From that point on, God has worked in so many different ways in my life. I would love to say that since then I have always been faithful to Him, but that would not be a fair statement. Over the years, I have drifted away and have been frustrated, angry, and at times even down right rebellious towards Him, but He has always been faithful and has never let go of me. He has instilled in me a desire to seek Him even during the times when I wanted to give up.
Even before I understood what Christ did for me, I had always felt a purpose on my life, a calling that I would be sharing the gospel through the musical gifts God has given me. For many years, however,I was terrified of the thought of getting up in front of people and telling them how to live a holy life. Who am I to tell someone to live a holy life?
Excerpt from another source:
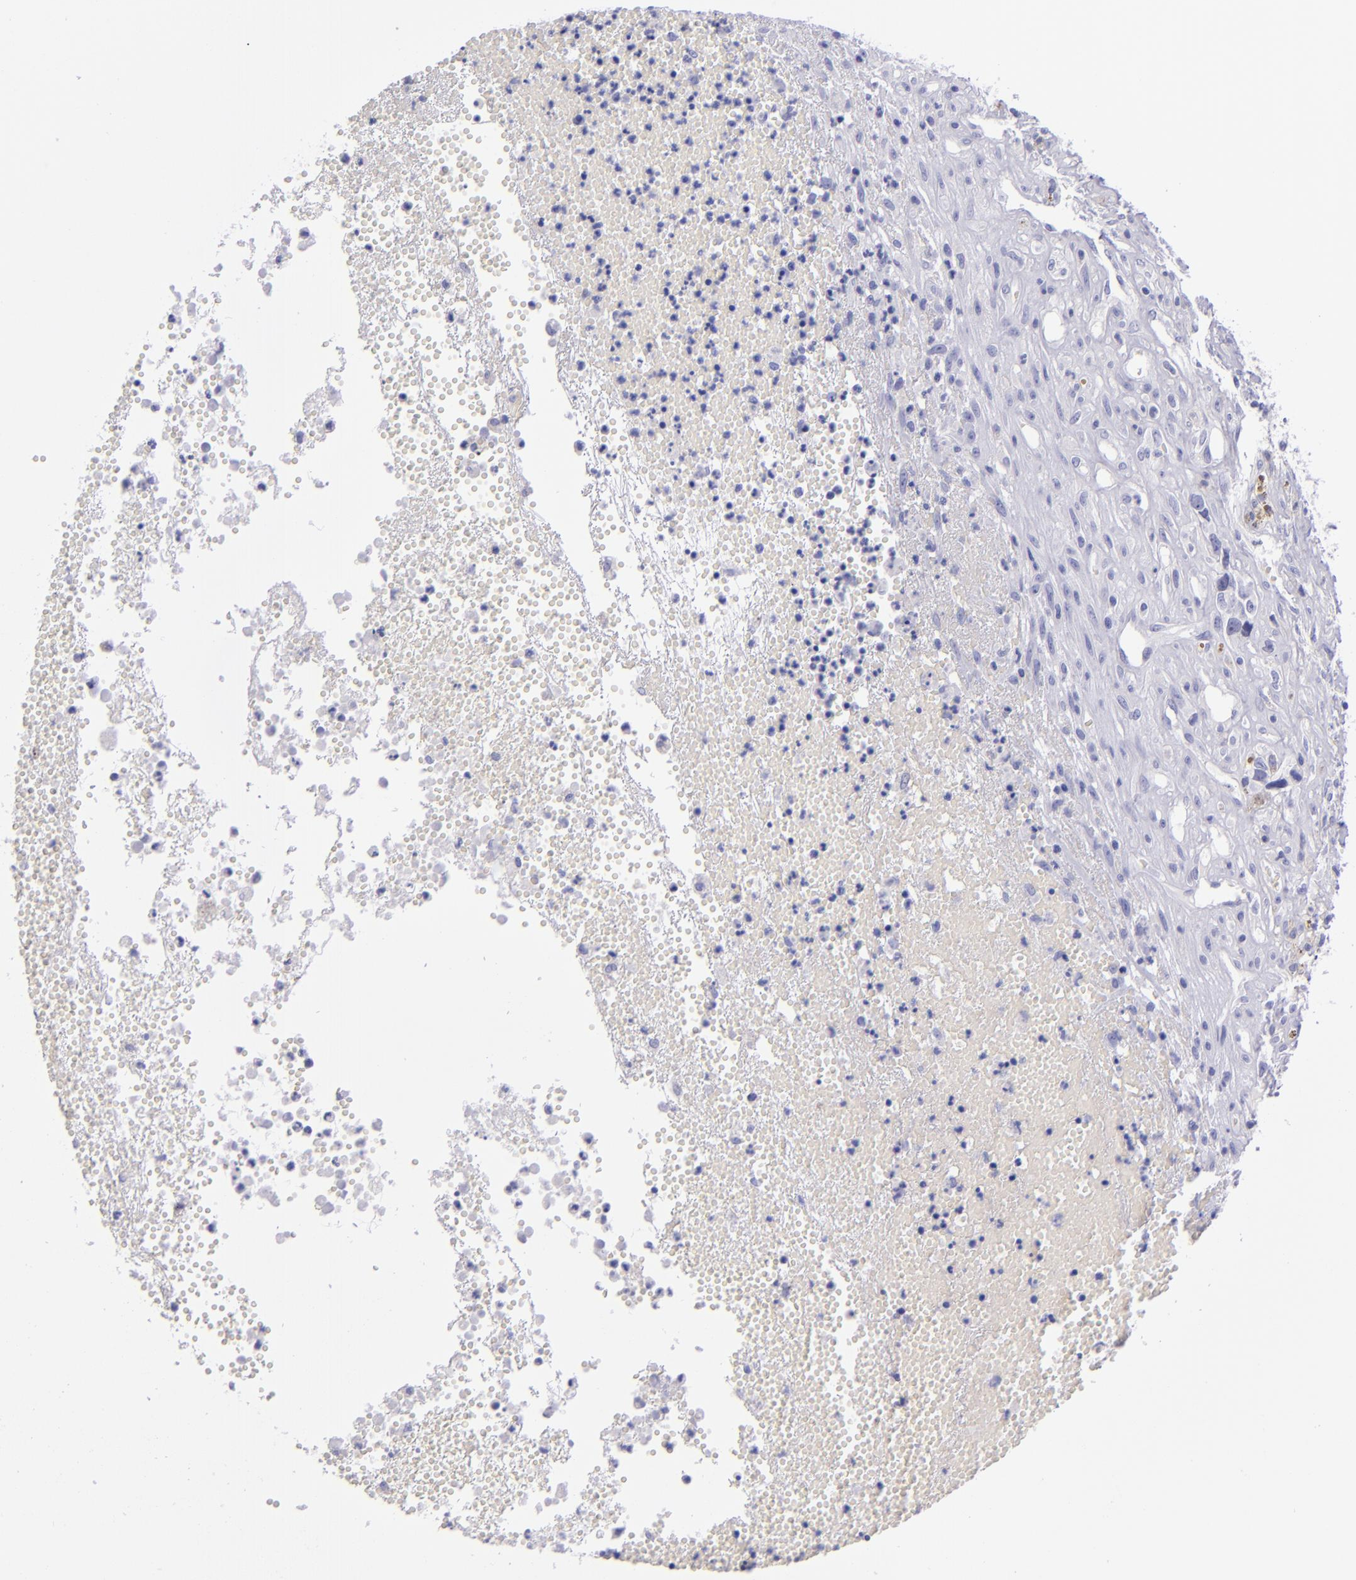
{"staining": {"intensity": "negative", "quantity": "none", "location": "none"}, "tissue": "glioma", "cell_type": "Tumor cells", "image_type": "cancer", "snomed": [{"axis": "morphology", "description": "Glioma, malignant, High grade"}, {"axis": "topography", "description": "Brain"}], "caption": "Immunohistochemical staining of human high-grade glioma (malignant) demonstrates no significant staining in tumor cells.", "gene": "TNNT3", "patient": {"sex": "male", "age": 66}}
I was afraid of looking foolish or saying something wrong in front of others, but the older I get, the more God draws me to pursue His calling despite my humanity.
So here I am, just a simple man who has been broken by divorce, the loss of people I loved, and many of life's disappointments. But through it all God is still telling me to tell the world that Jesus is the way, the truth and the life and that no one comes to the Father but through Him. Christ provides hope to those who seek Him and peace to those who are in torment. It is my prayer that through a personal relationship with Jesus Christ we all learn to love God with all of our heart, soul, and mind and to love each other as ourselves. Christ himself said this was the greatest commandment and that if we can follow this rule that everything else will take care of itself.
My mission is to live that commandment and encourage others to do the same through the songs and testimony God has given me.